-- ENTRIES SUPPLIED follows --

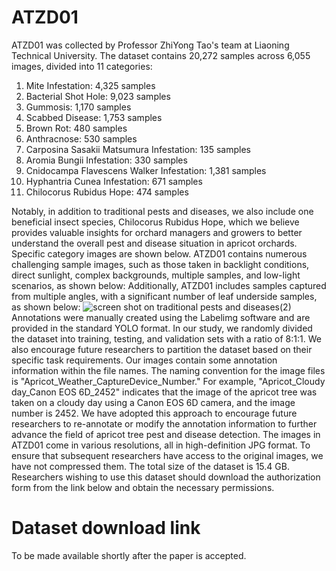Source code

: # ATZD01
ATZD01 was collected by Professor ZhiYong Tao's team at Liaoning Technical University. The dataset contains 20,272 samples across 6,055 images, divided into 11 categories:
1.	Mite Infestation: 4,325 samples
2.	Bacterial Shot Hole: 9,023 samples
3.	Gummosis: 1,170 samples
4.	Scabbed Disease: 1,753 samples
5.	Brown Rot: 480 samples
6.	Anthracnose: 530 samples
7.	Carposina Sasakii Matsumura Infestation: 135 samples
8.	Aromia Bungii Infestation: 330 samples
9.	Cnidocampa Flavescens Walker Infestation: 1,381 samples
10.	Hyphantria Cunea Infestation: 671 samples
11.	Chilocorus Rubidus Hope: 474 samples

Notably, in addition to traditional pests and diseases, we also include one beneficial insect species, Chilocorus Rubidus Hope, which we believe provides valuable insights for orchard managers and growers to better understand the overall pest and disease situation in apricot orchards. Specific category images are shown below.
ATZD01 contains numerous challenging sample images, such as those taken in backlight conditions, direct sunlight, complex backgrounds, multiple samples, and low-light scenarios, as shown below:
Additionally, ATZD01 includes samples captured from multiple angles, with a significant number of leaf underside samples, as shown below:
![screen shot on traditional pests and diseases(2)](https://github.com/user-attachments/assets/11b0414b-17ae-4c3d-9995-c516e811ef8c)
Annotations were manually created using the Labelimg software and are provided in the standard YOLO format. In our study, we randomly divided the dataset into training, testing, and validation sets with a ratio of 8:1:1. We also encourage future researchers to partition the dataset based on their specific task requirements.
Our images contain some annotation information within the file names. The naming convention for the image files is "Apricot_Weather_CaptureDevice_Number." For example, "Apricot_Cloudy day_Canon EOS 6D_2452" indicates that the image of the apricot tree was taken on a cloudy day using a Canon EOS 6D camera, and the image number is 2452. We have adopted this approach to encourage future researchers to re-annotate or modify the annotation information to further advance the field of apricot tree pest and disease detection.
The images in ATZD01 come in various resolutions, all in high-definition JPG format. To ensure that subsequent researchers have access to the original images, we have not compressed them. The total size of the dataset is 15.4 GB.
Researchers wishing to use this dataset should download the authorization form from the link below and obtain the necessary permissions.
# Dataset download link
To be made available shortly after the paper is accepted.
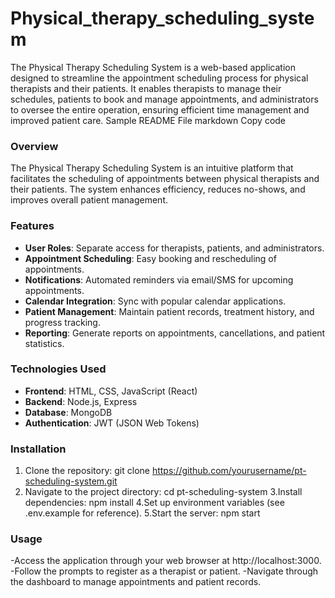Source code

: 
# Physical_therapy_scheduling_system
The Physical Therapy Scheduling System is a web-based application designed to streamline the appointment scheduling process for physical therapists and their patients. It enables therapists to manage their schedules, patients to book and manage appointments, and administrators to oversee the entire operation, ensuring efficient time management and improved patient care.
Sample README File
markdown
Copy code

### Overview
The Physical Therapy Scheduling System is an intuitive platform that facilitates the scheduling of appointments between physical therapists and their patients. The system enhances efficiency, reduces no-shows, and improves overall patient management.

### Features
- **User Roles**: Separate access for therapists, patients, and administrators.
- **Appointment Scheduling**: Easy booking and rescheduling of appointments.
- **Notifications**: Automated reminders via email/SMS for upcoming appointments.
- **Calendar Integration**: Sync with popular calendar applications.
- **Patient Management**: Maintain patient records, treatment history, and progress tracking.
- **Reporting**: Generate reports on appointments, cancellations, and patient statistics.

### Technologies Used
- **Frontend**: HTML, CSS, JavaScript (React)
- **Backend**: Node.js, Express
- **Database**: MongoDB
- **Authentication**: JWT (JSON Web Tokens)

### Installation
1. Clone the repository:
   git clone https://github.com/yourusername/pt-scheduling-system.git
2. Navigate to the project directory:
cd pt-scheduling-system
3.Install dependencies:
npm install
4.Set up environment variables (see .env.example for reference).
5.Start the server:
npm start


### Usage
-Access the application through your web browser at http://localhost:3000.
-Follow the prompts to register as a therapist or patient.
-Navigate through the dashboard to manage appointments and patient records.
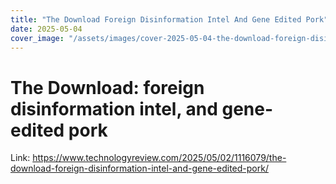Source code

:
 ```yaml
---
title: "The Download Foreign Disinformation Intel And Gene Edited Pork"
date: 2025-05-04
cover_image: "/assets/images/cover-2025-05-04-the-download-foreign-disinformation-intel-and-gene-edited-pork.jpg"
---
```


# The Download: foreign disinformation intel, and gene-edited pork

Link: https://www.technologyreview.com/2025/05/02/1116079/the-download-foreign-disinformation-intel-and-gene-edited-pork/

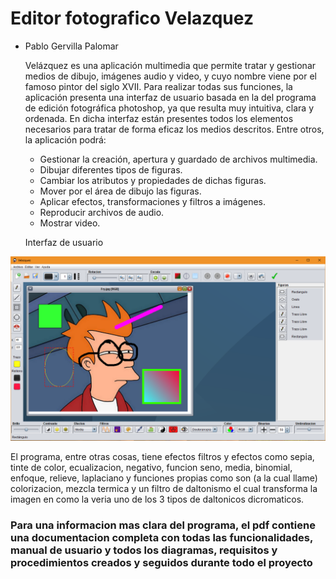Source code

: <H1>Editor fotografico Velazquez</H1>

- Pablo Gervilla Palomar 

    Velázquez es una aplicación multimedia que permite tratar y
gestionar medios de dibujo, imágenes audio y video, y cuyo nombre viene
por el famoso pintor del siglo XVII. Para realizar todas sus funciones, la
aplicación presenta una interfaz de usuario basada en la del programa de
edición fotográfica photoshop, ya que resulta muy intuitiva, clara y
ordenada. En dicha interfaz están presentes todos los elementos
necesarios para tratar de forma eficaz los medios descritos. Entre otros, la
aplicación podrá:

    - Gestionar la creación, apertura y guardado de archivos multimedia.
    - Dibujar diferentes tipos de figuras.
    - Cambiar los atributos y propiedades de dichas figuras.
    - Mover por el área de dibujo las figuras.
    - Aplicar efectos, transformaciones y filtros a imágenes.
    - Reproducir archivos de audio.
    - Mostrar video.

    Interfaz de usuario

![img](https://github.com/Gervilla/SistemasMultimedia/blob/master/Interfaz.PNG)

El programa, entre otras cosas, tiene efectos filtros y efectos como sepia, tinte de color, ecualizacion, negativo, funcion seno, media, binomial, enfoque, relieve, laplaciano y funciones propias como son (a la cual llame) colorizacion, mezcla termica y un filtro de daltonismo el cual transforma la imagen en como la veria uno de los 3 tipos de daltonicos dicromaticos.

<H3>Para una informacion mas clara del programa, el pdf contiene una documentacion completa con todas las funcionalidades, manual de usuario y todos los diagramas, requisitos y procedimientos creados y seguidos durante todo el proyecto</H3>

-- ENTRIES SUPPLIED concluded --

> [WORK ORDER] Everything in the entries must be written out exactly; the pictures stay out.

> [ANSWER BELOW]
Source code

: # ATZD01
ATZD01 was collected by Professor ZhiYong Tao's team at Liaoning Technical University. The dataset contains 20,272 samples across 6,055 images, divided into 11 categories:
1.	Mite Infestation: 4,325 samples
2.	Bacterial Shot Hole: 9,023 samples
3.	Gummosis: 1,170 samples
4.	Scabbed Disease: 1,753 samples
5.	Brown Rot: 480 samples
6.	Anthracnose: 530 samples
7.	Carposina Sasakii Matsumura Infestation: 135 samples
8.	Aromia Bungii Infestation: 330 samples
9.	Cnidocampa Flavescens Walker Infestation: 1,381 samples
10.	Hyphantria Cunea Infestation: 671 samples
11.	Chilocorus Rubidus Hope: 474 samples

Notably, in addition to traditional pests and diseases, we also include one beneficial insect species, Chilocorus Rubidus Hope, which we believe provides valuable insights for orchard managers and growers to better understand the overall pest and disease situation in apricot orchards. Specific category images are shown below.
ATZD01 contains numerous challenging sample images, such as those taken in backlight conditions, direct sunlight, complex backgrounds, multiple samples, and low-light scenarios, as shown below:
Additionally, ATZD01 includes samples captured from multiple angles, with a significant number of leaf underside samples, as shown below:
![screen shot on traditional pests and diseases(2)](https://github.com/user-attachments/assets/11b0414b-17ae-4c3d-9995-c516e811ef8c)
Annotations were manually created using the Labelimg software and are provided in the standard YOLO format. In our study, we randomly divided the dataset into training, testing, and validation sets with a ratio of 8:1:1. We also encourage future researchers to partition the dataset based on their specific task requirements.
Our images contain some annotation information within the file names. The naming convention for the image files is "Apricot_Weather_CaptureDevice_Number." For example, "Apricot_Cloudy day_Canon EOS 6D_2452" indicates that the image of the apricot tree was taken on a cloudy day using a Canon EOS 6D camera, and the image number is 2452. We have adopted this approach to encourage future researchers to re-annotate or modify the annotation information to further advance the field of apricot tree pest and disease detection.
The images in ATZD01 come in various resolutions, all in high-definition JPG format. To ensure that subsequent researchers have access to the original images, we have not compressed them. The total size of the dataset is 15.4 GB.
Researchers wishing to use this dataset should download the authorization form from the link below and obtain the necessary permissions.
# Dataset download link
To be made available shortly after the paper is accepted.
Source code

: 
# Physical_therapy_scheduling_system
The Physical Therapy Scheduling System is a web-based application designed to streamline the appointment scheduling process for physical therapists and their patients. It enables therapists to manage their schedules, patients to book and manage appointments, and administrators to oversee the entire operation, ensuring efficient time management and improved patient care.
Sample README File
markdown
Copy code

### Overview
The Physical Therapy Scheduling System is an intuitive platform that facilitates the scheduling of appointments between physical therapists and their patients. The system enhances efficiency, reduces no-shows, and improves overall patient management.

### Features
- **User Roles**: Separate access for therapists, patients, and administrators.
- **Appointment Scheduling**: Easy booking and rescheduling of appointments.
- **Notifications**: Automated reminders via email/SMS for upcoming appointments.
- **Calendar Integration**: Sync with popular calendar applications.
- **Patient Management**: Maintain patient records, treatment history, and progress tracking.
- **Reporting**: Generate reports on appointments, cancellations, and patient statistics.

### Technologies Used
- **Frontend**: HTML, CSS, JavaScript (React)
- **Backend**: Node.js, Express
- **Database**: MongoDB
- **Authentication**: JWT (JSON Web Tokens)

### Installation
1. Clone the repository:
   git clone https://github.com/yourusername/pt-scheduling-system.git
2. Navigate to the project directory:
cd pt-scheduling-system
3.Install dependencies:
npm install
4.Set up environment variables (see .env.example for reference).
5.Start the server:
npm start


### Usage
-Access the application through your web browser at http://localhost:3000.
-Follow the prompts to register as a therapist or patient.
-Navigate through the dashboard to manage appointments and patient records.
Source code

:
 ```yaml
---
title: "The Download Foreign Disinformation Intel And Gene Edited Pork"
date: 2025-05-04
cover_image: "/assets/images/cover-2025-05-04-the-download-foreign-disinformation-intel-and-gene-edited-pork.jpg"
---
```


# The Download: foreign disinformation intel, and gene-edited pork

Link: https://www.technologyreview.com/2025/05/02/1116079/the-download-foreign-disinformation-intel-and-gene-edited-pork/

Source code

: <H1>Editor fotografico Velazquez</H1>

- Pablo Gervilla Palomar 

    Velázquez es una aplicación multimedia que permite tratar y
gestionar medios de dibujo, imágenes audio y video, y cuyo nombre viene
por el famoso pintor del siglo XVII. Para realizar todas sus funciones, la
aplicación presenta una interfaz de usuario basada en la del programa de
edición fotográfica photoshop, ya que resulta muy intuitiva, clara y
ordenada. En dicha interfaz están presentes todos los elementos
necesarios para tratar de forma eficaz los medios descritos. Entre otros, la
aplicación podrá:

    - Gestionar la creación, apertura y guardado de archivos multimedia.
    - Dibujar diferentes tipos de figuras.
    - Cambiar los atributos y propiedades de dichas figuras.
    - Mover por el área de dibujo las figuras.
    - Aplicar efectos, transformaciones y filtros a imágenes.
    - Reproducir archivos de audio.
    - Mostrar video.

    Interfaz de usuario

![img](https://github.com/Gervilla/SistemasMultimedia/blob/master/Interfaz.PNG)

El programa, entre otras cosas, tiene efectos filtros y efectos como sepia, tinte de color, ecualizacion, negativo, funcion seno, media, binomial, enfoque, relieve, laplaciano y funciones propias como son (a la cual llame) colorizacion, mezcla termica y un filtro de daltonismo el cual transforma la imagen en como la veria uno de los 3 tipos de daltonicos dicromaticos.

<H3>Para una informacion mas clara del programa, el pdf contiene una documentacion completa con todas las funcionalidades, manual de usuario y todos los diagramas, requisitos y procedimientos creados y seguidos durante todo el proyecto</H3>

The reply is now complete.